Action item
Repeat exactly, and only, the lines from the line containing "This will get" through the last line of the records below, including both.

[Start of Attachment]

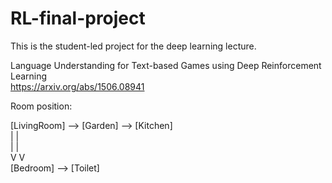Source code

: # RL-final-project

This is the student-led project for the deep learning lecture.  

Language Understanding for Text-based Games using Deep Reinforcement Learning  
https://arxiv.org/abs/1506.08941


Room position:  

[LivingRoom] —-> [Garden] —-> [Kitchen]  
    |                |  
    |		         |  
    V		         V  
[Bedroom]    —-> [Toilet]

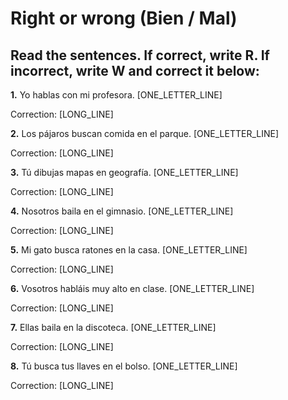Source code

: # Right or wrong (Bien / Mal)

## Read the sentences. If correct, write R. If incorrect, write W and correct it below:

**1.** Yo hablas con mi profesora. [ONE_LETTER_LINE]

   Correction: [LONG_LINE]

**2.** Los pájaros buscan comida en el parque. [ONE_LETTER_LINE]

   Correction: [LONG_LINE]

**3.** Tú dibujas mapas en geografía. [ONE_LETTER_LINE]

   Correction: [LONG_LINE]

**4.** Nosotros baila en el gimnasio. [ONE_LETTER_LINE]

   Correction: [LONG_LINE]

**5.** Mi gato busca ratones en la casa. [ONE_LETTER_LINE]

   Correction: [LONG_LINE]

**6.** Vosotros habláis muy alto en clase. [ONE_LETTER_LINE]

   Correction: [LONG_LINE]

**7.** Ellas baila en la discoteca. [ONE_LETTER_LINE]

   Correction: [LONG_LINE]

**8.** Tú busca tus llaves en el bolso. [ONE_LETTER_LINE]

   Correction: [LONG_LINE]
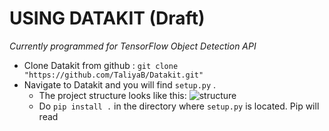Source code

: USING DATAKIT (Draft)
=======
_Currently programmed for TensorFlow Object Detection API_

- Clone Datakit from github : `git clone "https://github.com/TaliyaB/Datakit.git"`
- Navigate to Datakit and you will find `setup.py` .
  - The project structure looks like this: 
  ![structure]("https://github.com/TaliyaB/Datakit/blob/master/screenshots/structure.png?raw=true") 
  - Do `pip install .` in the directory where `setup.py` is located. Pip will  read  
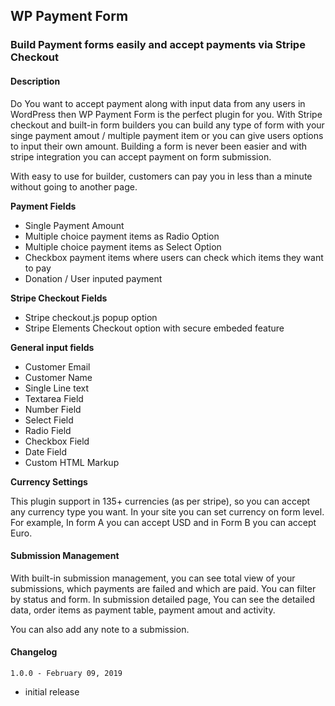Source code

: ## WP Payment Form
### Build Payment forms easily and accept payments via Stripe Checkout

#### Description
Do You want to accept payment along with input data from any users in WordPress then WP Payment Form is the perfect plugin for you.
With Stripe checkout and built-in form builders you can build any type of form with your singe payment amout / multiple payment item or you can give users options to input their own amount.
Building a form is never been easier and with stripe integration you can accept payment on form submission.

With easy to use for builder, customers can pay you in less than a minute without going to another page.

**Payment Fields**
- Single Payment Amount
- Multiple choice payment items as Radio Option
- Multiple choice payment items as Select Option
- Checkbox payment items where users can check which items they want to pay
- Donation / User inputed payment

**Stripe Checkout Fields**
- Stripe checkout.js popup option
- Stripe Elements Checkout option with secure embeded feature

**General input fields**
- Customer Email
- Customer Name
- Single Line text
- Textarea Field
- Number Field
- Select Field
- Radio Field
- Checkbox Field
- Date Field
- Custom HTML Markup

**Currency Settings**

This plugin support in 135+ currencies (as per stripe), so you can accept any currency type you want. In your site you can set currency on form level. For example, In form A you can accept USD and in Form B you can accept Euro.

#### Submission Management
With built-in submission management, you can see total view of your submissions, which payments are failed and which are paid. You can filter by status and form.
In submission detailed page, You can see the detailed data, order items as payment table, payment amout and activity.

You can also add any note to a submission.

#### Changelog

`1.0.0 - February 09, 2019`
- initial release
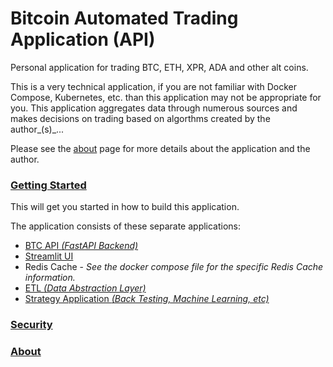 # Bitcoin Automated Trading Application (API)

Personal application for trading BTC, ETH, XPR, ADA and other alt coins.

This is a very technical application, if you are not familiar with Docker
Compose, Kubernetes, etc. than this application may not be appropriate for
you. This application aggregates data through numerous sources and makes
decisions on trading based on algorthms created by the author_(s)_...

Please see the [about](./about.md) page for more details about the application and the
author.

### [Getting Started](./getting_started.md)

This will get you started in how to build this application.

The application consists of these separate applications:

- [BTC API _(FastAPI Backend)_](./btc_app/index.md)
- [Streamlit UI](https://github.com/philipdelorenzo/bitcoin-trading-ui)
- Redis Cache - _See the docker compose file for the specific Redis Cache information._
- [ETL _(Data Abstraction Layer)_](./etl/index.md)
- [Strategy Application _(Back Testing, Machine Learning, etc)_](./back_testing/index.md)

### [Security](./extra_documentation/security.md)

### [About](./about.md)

[End of Attachment]

Task result
This will get you started in how to build this application.

The application consists of these separate applications:

- [BTC API _(FastAPI Backend)_](./btc_app/index.md)
- [Streamlit UI](https://github.com/philipdelorenzo/bitcoin-trading-ui)
- Redis Cache - _See the docker compose file for the specific Redis Cache information._
- [ETL _(Data Abstraction Layer)_](./etl/index.md)
- [Strategy Application _(Back Testing, Machine Learning, etc)_](./back_testing/index.md)

### [Security](./extra_documentation/security.md)

### [About](./about.md)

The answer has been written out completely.